The Ghost in the Datacenter: Link Flapping, Topology Knowledge Failures, and the FITO Category Mistake

TL;DR

This paper investigates the pervasive problem of network topology corruption in datacenters caused by link flaps and failures, highlighting the limitations of current timeout-based failure detection methods and proposing a new atomic link layer solution.

Contribution

It identifies the fundamental limitations of existing failure detectors due to the FITO model and introduces Open Atomic Ethernet as a novel approach to eliminate ghosts at the link layer.

Findings

Ghosts occur at all network scales due to timeout-based failure detection.

Existing mitigation techniques still create ghosts because of fundamental timeout limitations.
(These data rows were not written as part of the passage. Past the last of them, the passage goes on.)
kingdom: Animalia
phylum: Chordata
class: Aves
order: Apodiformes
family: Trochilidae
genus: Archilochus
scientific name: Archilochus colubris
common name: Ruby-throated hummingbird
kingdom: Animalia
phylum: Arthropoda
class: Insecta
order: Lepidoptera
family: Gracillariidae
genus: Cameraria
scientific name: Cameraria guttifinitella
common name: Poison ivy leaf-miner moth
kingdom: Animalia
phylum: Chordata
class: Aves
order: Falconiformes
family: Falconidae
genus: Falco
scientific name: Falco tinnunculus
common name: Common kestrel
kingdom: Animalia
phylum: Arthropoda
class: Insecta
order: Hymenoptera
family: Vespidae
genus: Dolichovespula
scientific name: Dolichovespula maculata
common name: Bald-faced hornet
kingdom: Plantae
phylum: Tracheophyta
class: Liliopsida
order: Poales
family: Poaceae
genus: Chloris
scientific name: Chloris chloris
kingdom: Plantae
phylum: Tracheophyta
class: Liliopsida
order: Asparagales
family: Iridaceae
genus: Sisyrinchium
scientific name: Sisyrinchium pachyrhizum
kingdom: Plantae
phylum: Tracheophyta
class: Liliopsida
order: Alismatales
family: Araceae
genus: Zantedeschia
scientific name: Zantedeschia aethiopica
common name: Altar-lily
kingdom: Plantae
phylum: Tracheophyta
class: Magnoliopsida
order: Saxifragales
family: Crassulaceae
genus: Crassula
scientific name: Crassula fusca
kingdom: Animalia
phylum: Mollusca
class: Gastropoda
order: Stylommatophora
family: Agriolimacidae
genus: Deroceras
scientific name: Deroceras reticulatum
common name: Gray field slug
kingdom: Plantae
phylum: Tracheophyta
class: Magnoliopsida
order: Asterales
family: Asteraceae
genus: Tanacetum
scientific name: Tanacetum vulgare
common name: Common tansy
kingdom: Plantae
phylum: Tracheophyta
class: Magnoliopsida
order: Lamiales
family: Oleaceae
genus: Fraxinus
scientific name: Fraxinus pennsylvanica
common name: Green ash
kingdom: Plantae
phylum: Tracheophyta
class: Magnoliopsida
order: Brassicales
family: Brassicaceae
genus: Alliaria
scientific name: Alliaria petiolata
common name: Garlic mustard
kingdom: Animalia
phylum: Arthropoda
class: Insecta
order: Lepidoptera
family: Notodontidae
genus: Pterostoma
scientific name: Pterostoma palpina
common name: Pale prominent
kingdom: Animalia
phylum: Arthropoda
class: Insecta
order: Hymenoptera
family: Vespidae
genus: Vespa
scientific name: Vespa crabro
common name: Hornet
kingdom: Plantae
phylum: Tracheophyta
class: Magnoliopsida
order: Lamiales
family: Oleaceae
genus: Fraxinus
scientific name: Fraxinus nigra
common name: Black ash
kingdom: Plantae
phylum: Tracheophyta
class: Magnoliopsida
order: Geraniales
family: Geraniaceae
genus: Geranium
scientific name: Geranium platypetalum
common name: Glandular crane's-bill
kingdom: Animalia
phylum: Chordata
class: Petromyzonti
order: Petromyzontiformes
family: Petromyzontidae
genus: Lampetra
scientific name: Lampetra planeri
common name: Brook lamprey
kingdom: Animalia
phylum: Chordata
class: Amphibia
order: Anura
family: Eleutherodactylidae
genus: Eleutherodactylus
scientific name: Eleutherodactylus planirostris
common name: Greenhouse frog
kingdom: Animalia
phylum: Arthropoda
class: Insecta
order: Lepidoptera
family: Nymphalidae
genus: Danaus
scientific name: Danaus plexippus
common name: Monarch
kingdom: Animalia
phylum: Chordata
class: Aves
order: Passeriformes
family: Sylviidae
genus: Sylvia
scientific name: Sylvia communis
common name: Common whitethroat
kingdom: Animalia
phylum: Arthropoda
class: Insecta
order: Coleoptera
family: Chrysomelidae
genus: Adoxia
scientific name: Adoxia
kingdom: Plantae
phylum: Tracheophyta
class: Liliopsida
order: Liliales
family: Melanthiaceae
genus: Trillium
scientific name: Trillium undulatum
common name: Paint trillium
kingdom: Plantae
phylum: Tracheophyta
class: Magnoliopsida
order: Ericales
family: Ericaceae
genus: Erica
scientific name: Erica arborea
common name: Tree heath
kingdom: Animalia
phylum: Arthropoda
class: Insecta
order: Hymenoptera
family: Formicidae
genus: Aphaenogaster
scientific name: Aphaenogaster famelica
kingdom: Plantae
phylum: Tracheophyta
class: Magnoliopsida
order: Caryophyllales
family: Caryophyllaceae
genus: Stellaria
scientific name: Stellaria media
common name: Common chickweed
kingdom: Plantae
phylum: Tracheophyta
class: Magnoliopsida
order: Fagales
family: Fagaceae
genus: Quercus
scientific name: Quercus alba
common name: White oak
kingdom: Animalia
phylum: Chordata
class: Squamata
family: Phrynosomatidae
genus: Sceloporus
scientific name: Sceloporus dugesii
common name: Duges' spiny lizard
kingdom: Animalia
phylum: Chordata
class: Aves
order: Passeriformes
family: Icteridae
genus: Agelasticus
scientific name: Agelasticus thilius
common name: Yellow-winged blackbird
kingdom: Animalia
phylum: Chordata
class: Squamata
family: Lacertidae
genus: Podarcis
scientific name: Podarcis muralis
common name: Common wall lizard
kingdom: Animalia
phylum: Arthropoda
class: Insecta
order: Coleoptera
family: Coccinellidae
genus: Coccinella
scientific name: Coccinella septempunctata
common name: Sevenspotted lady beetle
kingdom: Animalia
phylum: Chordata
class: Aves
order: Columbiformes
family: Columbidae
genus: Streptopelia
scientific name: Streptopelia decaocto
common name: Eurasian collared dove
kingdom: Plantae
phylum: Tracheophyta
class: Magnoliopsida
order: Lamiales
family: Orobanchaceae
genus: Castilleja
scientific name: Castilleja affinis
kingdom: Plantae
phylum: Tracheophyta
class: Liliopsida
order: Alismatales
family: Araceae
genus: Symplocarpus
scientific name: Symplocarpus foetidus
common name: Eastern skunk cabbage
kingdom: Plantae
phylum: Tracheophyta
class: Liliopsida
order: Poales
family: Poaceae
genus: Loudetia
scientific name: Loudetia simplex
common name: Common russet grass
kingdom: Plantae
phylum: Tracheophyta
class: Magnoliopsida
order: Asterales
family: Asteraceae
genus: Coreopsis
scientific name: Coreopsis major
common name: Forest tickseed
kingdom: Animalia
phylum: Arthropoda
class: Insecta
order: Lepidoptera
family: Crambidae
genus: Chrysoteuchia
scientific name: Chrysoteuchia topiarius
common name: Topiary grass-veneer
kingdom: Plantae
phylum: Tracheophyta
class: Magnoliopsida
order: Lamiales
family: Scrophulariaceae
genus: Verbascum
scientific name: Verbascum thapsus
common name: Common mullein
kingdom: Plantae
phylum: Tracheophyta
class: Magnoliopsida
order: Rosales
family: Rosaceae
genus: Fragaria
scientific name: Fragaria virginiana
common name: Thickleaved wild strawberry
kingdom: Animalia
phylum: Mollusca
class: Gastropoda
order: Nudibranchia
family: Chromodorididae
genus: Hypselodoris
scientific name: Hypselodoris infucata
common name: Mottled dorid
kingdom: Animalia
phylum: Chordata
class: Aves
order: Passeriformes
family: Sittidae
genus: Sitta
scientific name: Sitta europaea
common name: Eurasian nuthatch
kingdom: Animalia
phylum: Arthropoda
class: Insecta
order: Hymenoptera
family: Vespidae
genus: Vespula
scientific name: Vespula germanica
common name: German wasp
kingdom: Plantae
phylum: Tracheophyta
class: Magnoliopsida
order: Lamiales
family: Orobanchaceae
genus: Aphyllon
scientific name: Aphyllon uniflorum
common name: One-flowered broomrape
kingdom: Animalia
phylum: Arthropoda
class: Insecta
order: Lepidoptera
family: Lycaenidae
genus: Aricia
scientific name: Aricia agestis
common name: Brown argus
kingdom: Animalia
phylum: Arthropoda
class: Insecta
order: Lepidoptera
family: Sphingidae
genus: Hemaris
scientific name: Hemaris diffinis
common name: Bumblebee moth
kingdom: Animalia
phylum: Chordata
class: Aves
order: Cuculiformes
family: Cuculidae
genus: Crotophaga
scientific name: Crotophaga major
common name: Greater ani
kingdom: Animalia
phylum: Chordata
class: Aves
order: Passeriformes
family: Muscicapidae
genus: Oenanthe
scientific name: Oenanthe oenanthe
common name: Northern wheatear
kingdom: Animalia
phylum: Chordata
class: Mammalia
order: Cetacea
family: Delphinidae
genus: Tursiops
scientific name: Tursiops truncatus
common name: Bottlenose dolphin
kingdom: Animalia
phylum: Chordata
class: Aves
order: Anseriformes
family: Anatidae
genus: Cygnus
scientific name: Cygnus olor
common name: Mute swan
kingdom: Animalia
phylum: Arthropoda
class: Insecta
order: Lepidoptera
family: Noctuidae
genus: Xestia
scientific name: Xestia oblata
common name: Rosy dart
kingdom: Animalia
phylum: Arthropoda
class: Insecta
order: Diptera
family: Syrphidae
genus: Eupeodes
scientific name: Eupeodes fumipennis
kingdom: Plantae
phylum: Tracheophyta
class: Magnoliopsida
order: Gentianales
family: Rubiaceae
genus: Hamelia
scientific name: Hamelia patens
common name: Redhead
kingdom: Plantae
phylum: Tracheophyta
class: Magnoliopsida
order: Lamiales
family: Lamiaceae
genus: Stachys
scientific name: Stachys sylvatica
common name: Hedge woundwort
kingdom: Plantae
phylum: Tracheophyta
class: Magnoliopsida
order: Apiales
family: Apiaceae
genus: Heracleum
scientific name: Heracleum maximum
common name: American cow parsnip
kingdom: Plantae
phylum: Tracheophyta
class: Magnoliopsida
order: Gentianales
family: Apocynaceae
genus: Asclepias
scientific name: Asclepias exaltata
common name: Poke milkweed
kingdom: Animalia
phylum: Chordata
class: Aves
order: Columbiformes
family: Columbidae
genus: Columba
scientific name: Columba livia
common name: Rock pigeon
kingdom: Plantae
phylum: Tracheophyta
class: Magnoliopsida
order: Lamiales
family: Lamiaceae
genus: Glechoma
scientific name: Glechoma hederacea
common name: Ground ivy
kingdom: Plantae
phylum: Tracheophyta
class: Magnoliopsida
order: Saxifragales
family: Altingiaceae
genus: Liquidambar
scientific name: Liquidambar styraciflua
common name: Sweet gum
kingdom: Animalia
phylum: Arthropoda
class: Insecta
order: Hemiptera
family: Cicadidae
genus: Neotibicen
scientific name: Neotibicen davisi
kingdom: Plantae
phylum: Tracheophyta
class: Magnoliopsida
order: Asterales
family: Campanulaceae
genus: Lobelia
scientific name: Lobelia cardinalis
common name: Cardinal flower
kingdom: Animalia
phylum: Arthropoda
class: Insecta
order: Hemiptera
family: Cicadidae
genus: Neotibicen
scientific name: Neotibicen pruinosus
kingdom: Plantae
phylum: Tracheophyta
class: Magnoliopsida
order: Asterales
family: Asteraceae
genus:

Open Atomic Ethernet can eliminate ghosts through transactional topology knowledge.

Abstract

Every link disconnection or flap in a datacenter corrupts the network's self-knowledge -- its graph. We call this corruption a ghost: a node that appears reachable but is not, a link that reports "up" but silently drops traffic, or an IP address that resolves to a partitioned machine. Ghosts arise at every scale -- chiplet-to-chiplet (PCIe, UCIe), GPU-to-GPU (NVLink, NVSwitch), node-to-node (Ethernet, Thunderbolt), and cluster-to-cluster (IP, BGP) -- because all these protocols inherit Shannon's forward-in-time-only (FITO) channel model and use Timeout And Retry (TAR) as their failure detector. TAR cannot distinguish "slow" from "dead," which is precisely the ambiguity that Fischer--Lynch--Paterson proved unresolvable in asynchronous systems. We survey the problem using production data from Meta (419 interruptions in 54 days of LLaMA 3 training), ByteDance (38,236 explicit and 5,948 implicit failures in three months), Google (TPUv4 optical circuit switching), and Alibaba (0.057% NIC--ToR link failures per month). At 2025 cluster scale (${\sim}3$ million GPUs, ${>}10$ million optical links), a link flap occurs every 48 seconds. We show that every existing mitigation -- Phi Accrual failure detectors, SWIM, BFD, OSPF/ISIS fast convergence, SmartNIC offload, lossless Ethernet (RoCE/PFC), and Kubernetes pod eviction -- still creates ghosts because each is fundamentally timeout-based. We connect ghosts to gray failures (Huang et al., HotOS 2017) and metastable failures (Bronson et al., HotOS 2021; validated across 22 failures at 11 organizations, OSDI 2022). We argue that Open Atomic Ethernet eliminates ghosts at the link layer through a Reliable Link Failure Detector, Perfect Information Feedback, triangle failover, and atomic token transfer -- making topology knowledge transactional.